═══ Supplied material
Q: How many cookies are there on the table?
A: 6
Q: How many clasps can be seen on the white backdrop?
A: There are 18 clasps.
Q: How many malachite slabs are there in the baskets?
══════
═══ Supplied material
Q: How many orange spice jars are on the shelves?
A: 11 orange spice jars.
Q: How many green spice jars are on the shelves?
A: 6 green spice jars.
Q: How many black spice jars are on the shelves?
══════
═══ Supplied material
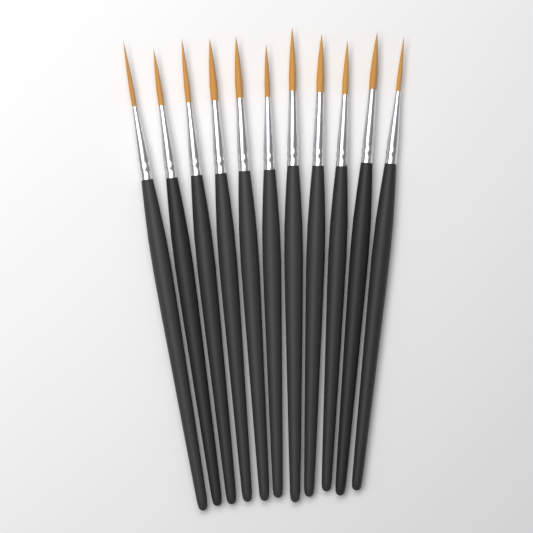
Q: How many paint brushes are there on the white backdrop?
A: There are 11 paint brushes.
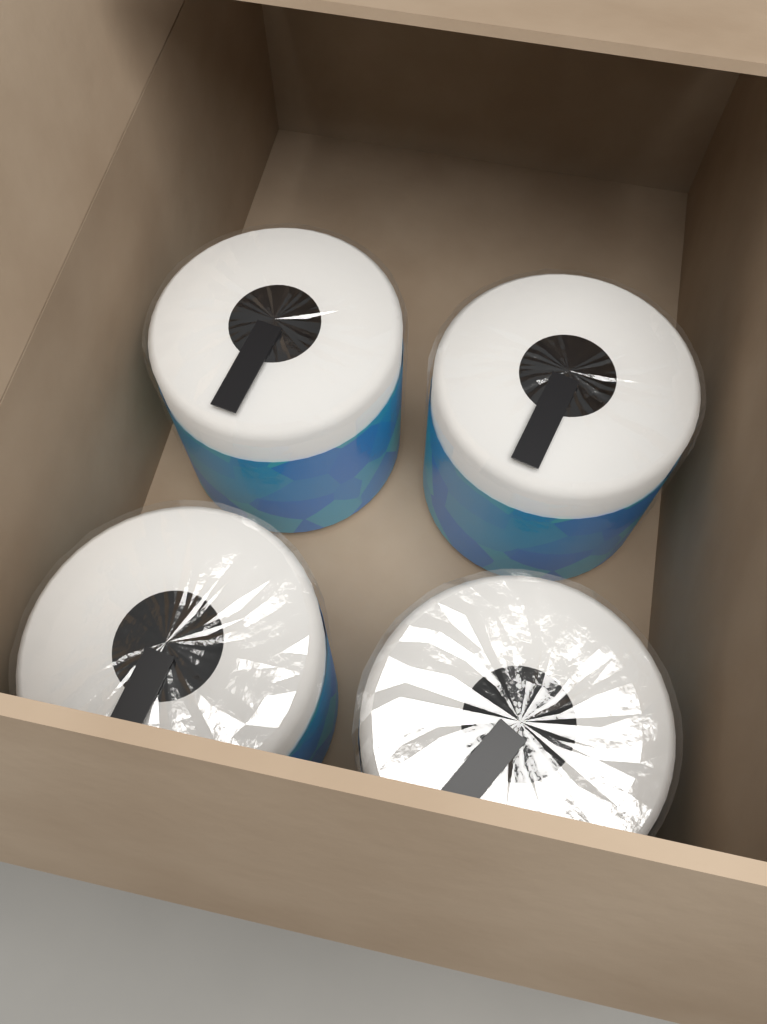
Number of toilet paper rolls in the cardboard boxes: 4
══════
Reproduce the lines from the one containing "Q: How many clasps" through the one containing "Q: How many malachite", inclusive, substituting "wooden crates" for "baskets" and leaving everything else unchanged.

Q: How many clasps can be seen on the white backdrop?
A: There are 18 clasps.
Q: How many malachite slabs are there in the wooden crates?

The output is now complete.